メッセージの冒頭と差出人が自然と目に入った。
【父 箕島さんとの見合いの件だが、来週末……】
すぐにパッと目を逸らしたが、私の脳裏にはそのメッセージの内容が鮮明に記憶された。
さっきまでの胸の高鳴りとは違い、重たくて冷たい鼓動の音が、私の胸を叩く。
瑛貴さん、お見合いをするんだ……。しかも、来週ってすぐじゃない。
相手のことまではわからないけれど、お父さんから連絡が来るくらいだから、きちんとした家柄の女性なのだろう。
彼の望むような〝家族〟を作るパートナーとして、私より適任なことは火を見るよりも明らか。瑛貴さんだって絶対にわかっているはずだ。

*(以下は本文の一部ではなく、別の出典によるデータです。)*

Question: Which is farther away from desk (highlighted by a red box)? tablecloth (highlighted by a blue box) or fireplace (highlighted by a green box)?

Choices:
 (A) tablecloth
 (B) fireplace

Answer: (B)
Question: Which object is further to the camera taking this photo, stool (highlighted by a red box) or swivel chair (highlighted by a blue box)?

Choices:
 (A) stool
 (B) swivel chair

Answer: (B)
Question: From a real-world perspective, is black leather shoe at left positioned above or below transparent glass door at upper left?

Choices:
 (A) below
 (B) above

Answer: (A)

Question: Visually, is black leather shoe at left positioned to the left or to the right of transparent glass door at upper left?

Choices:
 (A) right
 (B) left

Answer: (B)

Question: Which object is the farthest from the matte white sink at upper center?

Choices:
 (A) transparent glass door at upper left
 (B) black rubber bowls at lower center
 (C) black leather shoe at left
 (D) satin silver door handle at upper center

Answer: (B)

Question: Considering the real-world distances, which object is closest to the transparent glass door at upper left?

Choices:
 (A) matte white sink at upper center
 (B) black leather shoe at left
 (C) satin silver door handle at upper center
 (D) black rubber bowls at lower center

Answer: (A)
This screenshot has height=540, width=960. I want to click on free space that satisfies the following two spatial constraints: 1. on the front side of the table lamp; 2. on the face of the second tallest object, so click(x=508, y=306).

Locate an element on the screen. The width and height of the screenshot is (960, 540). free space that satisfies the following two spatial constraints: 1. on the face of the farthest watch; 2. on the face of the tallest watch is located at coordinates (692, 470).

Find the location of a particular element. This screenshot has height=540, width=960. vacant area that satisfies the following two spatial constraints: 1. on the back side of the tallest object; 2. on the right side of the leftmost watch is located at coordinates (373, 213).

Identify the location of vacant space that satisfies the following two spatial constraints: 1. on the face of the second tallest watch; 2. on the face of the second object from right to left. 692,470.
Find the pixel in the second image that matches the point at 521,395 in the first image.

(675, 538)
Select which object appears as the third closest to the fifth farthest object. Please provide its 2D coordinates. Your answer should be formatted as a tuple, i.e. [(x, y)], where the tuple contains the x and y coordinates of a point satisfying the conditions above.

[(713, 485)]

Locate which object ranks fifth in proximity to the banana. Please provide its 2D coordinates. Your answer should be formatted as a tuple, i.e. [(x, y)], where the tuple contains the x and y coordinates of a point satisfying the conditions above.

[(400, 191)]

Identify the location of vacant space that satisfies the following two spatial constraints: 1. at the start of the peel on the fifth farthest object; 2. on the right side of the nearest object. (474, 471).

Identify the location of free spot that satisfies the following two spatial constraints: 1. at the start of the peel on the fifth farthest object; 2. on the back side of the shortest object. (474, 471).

だとしたらこんな風に私をホテルに誘った理由は、単なる遊び。それ以外にない。
日本でお見合いをする前に、海外で最後の夜遊びをしようとでも思ったのかもしれない。
幼い頃の思い出をちらつかせ、ただの偶然を運命的な再会であるように装って……そうすれば簡単に引っかかりそうな女だって、内心ほくそ笑んでいたのかな。